The state had sent voters a record 13.4 million mail ballots. They’re slower to count because signatures have to be checked against those on file. So the more mail ballots there are, the slower the counting. The vote-counting deadline is Dec. 7.

Democrats seemed to have flipped at least four Republican U.S. House seats, as of Wednesday. And two more were in doubt. That would mean Democrats holding at least 43 of California’s 53 seats. And for 26 years, they have held both of the state’s two U.S. Senate seats.

In the Legislature, Democrats appear to have picked up enough seats to regain supermajorities in each house.

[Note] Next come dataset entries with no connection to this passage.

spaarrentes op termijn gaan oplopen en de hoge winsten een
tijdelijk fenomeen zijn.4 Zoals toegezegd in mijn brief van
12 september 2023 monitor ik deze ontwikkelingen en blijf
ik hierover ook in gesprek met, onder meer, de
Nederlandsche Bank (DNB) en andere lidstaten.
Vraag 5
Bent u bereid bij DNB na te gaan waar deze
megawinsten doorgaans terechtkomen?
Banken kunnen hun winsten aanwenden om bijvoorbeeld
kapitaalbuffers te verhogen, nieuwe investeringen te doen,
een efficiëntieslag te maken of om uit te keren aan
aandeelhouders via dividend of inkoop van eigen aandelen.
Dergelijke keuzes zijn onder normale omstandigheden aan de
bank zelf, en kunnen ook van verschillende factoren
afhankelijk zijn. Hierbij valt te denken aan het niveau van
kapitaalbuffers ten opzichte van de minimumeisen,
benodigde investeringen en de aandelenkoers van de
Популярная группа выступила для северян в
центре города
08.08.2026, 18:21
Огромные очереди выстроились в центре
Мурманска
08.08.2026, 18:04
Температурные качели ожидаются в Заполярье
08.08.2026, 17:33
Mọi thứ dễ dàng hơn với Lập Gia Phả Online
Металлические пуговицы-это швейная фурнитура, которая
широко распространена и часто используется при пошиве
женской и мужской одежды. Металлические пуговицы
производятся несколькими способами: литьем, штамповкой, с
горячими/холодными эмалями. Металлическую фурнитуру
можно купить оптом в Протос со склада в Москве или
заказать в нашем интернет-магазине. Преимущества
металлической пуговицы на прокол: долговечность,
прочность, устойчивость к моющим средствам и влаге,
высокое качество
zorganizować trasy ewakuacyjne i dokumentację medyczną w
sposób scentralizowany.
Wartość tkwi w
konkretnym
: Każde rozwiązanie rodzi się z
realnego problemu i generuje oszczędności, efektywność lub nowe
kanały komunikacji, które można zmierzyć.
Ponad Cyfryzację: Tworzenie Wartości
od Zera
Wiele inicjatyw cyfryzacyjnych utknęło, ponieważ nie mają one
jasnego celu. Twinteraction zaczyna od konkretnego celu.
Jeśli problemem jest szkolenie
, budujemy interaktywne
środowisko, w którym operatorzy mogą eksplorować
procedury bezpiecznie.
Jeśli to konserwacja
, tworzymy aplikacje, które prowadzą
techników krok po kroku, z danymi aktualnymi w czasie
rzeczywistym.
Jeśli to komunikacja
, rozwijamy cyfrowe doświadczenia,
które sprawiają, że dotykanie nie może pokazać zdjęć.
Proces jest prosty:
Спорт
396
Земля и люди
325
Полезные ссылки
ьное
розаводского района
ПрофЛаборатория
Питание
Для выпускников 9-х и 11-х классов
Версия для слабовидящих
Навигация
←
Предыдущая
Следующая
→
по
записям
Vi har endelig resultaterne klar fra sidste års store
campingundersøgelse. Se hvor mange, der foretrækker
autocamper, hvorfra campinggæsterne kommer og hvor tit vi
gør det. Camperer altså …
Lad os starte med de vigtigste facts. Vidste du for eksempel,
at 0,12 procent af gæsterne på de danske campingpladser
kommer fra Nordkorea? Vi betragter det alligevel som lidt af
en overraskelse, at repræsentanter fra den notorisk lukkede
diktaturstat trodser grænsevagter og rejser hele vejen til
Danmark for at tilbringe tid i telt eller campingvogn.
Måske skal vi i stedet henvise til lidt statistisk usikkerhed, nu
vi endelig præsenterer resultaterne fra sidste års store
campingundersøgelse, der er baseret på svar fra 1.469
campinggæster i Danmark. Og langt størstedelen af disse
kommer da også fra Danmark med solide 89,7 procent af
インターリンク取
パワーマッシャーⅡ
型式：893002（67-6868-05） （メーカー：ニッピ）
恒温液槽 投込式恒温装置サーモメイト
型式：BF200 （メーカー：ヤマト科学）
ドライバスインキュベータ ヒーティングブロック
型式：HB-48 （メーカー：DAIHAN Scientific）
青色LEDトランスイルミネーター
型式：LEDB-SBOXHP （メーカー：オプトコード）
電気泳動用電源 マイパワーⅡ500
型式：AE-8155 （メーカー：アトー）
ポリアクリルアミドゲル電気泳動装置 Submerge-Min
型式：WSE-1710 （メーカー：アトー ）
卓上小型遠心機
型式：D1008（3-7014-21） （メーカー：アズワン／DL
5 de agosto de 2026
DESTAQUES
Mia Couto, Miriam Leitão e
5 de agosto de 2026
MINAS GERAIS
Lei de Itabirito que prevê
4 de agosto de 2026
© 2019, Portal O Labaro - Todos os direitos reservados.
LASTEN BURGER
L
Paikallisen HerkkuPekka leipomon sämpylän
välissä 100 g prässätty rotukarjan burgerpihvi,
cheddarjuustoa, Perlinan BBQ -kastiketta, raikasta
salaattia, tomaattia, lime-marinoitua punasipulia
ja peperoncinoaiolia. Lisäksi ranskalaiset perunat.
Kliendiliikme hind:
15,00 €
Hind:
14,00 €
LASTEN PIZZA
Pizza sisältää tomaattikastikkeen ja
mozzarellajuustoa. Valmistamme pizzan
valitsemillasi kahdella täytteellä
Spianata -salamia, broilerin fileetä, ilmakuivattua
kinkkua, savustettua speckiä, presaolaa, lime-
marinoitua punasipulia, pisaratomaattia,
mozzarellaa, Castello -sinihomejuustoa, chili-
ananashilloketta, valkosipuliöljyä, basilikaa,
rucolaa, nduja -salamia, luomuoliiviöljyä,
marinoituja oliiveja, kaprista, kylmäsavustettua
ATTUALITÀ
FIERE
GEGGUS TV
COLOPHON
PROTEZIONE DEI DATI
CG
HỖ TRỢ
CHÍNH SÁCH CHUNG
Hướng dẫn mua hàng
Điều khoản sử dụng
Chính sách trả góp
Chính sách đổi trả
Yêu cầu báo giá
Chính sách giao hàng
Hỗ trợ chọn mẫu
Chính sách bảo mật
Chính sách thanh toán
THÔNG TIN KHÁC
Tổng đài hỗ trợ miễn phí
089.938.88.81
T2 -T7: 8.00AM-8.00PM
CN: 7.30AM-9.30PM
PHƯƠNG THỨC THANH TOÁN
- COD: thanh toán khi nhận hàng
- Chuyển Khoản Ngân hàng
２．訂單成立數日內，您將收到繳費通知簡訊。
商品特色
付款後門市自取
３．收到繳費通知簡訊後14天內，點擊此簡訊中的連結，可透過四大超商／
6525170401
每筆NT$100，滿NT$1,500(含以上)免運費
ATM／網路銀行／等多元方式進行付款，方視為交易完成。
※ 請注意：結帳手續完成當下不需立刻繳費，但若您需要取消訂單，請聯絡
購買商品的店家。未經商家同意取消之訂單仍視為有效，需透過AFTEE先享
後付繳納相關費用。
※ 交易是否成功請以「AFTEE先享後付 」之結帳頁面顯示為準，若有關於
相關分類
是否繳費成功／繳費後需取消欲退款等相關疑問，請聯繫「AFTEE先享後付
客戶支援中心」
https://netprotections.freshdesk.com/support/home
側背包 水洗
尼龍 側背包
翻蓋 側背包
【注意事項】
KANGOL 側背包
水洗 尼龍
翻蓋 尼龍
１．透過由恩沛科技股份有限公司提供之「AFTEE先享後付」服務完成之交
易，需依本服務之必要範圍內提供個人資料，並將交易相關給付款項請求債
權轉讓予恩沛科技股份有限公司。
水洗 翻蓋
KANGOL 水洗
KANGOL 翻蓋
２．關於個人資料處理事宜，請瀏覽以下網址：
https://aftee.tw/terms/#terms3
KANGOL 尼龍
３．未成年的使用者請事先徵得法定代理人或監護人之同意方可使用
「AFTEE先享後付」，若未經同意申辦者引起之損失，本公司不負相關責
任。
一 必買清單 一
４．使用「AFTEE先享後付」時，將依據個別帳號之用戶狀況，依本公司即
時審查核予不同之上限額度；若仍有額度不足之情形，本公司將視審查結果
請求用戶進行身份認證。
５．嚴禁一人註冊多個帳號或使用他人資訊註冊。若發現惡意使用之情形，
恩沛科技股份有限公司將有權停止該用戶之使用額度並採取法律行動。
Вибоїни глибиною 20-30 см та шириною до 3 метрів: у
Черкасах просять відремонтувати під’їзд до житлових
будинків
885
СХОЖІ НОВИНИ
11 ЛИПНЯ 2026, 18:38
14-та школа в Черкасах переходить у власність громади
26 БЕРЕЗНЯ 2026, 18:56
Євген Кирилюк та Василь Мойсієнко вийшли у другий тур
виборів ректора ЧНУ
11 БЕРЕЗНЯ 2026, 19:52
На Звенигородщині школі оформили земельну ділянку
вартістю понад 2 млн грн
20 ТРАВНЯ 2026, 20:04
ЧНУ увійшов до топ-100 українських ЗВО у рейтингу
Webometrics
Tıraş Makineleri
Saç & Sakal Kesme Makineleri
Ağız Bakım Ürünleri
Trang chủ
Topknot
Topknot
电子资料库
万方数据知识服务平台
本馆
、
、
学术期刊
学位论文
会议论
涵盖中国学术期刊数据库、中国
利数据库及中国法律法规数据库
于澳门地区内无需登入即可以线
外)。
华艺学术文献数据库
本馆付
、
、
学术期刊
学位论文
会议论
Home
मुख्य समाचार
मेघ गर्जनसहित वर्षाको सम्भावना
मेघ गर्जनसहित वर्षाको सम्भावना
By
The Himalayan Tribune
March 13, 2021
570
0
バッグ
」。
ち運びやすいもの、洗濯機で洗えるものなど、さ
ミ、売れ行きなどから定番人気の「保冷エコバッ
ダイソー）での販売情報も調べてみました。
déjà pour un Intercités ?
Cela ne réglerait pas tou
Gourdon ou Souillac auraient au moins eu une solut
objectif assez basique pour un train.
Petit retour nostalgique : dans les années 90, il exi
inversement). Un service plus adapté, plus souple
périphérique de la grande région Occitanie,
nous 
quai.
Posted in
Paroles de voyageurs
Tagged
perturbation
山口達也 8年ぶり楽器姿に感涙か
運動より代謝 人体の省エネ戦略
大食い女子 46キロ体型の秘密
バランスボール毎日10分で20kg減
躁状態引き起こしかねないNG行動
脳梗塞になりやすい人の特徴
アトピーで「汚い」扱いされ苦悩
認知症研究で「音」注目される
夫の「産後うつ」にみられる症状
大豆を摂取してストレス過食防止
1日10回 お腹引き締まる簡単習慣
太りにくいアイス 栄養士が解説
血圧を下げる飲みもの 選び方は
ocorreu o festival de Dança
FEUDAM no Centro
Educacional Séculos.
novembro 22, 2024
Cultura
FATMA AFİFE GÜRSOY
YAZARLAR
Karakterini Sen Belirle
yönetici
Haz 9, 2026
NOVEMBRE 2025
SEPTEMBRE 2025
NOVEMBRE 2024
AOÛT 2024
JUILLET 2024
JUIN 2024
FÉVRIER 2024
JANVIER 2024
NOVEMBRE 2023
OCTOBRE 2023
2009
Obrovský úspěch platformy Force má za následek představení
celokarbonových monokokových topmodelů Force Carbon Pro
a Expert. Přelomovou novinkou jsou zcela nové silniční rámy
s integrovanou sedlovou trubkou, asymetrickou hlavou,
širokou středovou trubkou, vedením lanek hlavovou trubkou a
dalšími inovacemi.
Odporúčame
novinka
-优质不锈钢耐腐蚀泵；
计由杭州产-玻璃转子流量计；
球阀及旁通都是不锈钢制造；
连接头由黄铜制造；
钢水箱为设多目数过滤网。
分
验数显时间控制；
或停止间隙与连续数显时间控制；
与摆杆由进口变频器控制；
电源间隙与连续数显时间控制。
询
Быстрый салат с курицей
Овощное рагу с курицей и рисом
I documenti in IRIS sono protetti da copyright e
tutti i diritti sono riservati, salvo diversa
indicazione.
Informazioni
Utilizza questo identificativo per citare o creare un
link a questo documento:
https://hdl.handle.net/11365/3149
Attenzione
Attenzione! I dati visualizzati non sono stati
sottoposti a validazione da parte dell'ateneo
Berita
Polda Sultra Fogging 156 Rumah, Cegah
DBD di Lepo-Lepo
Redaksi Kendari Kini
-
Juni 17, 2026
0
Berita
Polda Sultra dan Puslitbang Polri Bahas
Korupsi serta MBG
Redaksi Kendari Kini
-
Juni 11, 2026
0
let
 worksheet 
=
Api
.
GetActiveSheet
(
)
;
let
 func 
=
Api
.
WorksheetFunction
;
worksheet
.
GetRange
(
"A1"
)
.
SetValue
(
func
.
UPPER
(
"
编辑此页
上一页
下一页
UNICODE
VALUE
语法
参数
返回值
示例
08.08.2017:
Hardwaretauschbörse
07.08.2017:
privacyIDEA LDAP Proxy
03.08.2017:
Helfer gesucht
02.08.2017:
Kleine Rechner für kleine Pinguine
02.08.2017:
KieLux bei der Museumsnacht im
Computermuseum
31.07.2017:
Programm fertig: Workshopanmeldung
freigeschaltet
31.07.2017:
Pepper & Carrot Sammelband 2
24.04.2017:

That’s sufficient to pass tax increases without Republican votes.

But that’s just theoretical. Any Democrat who beats a Republican in a competitive district can’t vote for a tax increase without risking being fired in the next election.

In the state Senate, Democrats picked up two Republican seats in the San Joaquin Valley — two Latinas beating two white men. That will mean a 28-to-12 Democratic dominance over Republicans. A supermajority is 27.

In the Assembly, Democrats have picked up at least two seats for a total of 57, leaving Republicans with no more than 23. But four races still haven’t been called and Democrats could wind up with around 60. A supermajority is 54.

Trump’s stumping around the country in late October bellowing to his voter base about an allegedly dangerous caravan of asylum-seeking migrants from Central America is generally credited with stirring up Latino voters in California.

But no one yet knows how big the turnout was among Latinos or young voters, or anyone. It may take another month.

“A good Latino turnout is the only way to explain two Latino female candidates beating two Republican white males in the Central Valley,” asserts Tony Quinn, a former Republican advisor on gerrymandering and now editor of the nonpartisan California Target Book, which handicaps congressional and legislative races.

Darry Sragow, a longtime Democratic strategist who publishes the Target Book, says: “My initial presumption is Trump went over the top too many times. He outdid himself. Things he was doing and saying in the closing days of the campaign led a lot of Democratic voters to conclude they just couldn’t stand it anymore.

“He was putting his finger in the eye of all manner of voters.”

For Republican consultant Rob Stutzman, the startling thing was that Democrats made their gains in a non-presidential election.

“That means the bottom could really fall out on Republicans in two years, especially if Trump is the nominee,” Stutzman says.

Democrats are riding a big blue wave while Republicans are wiping out.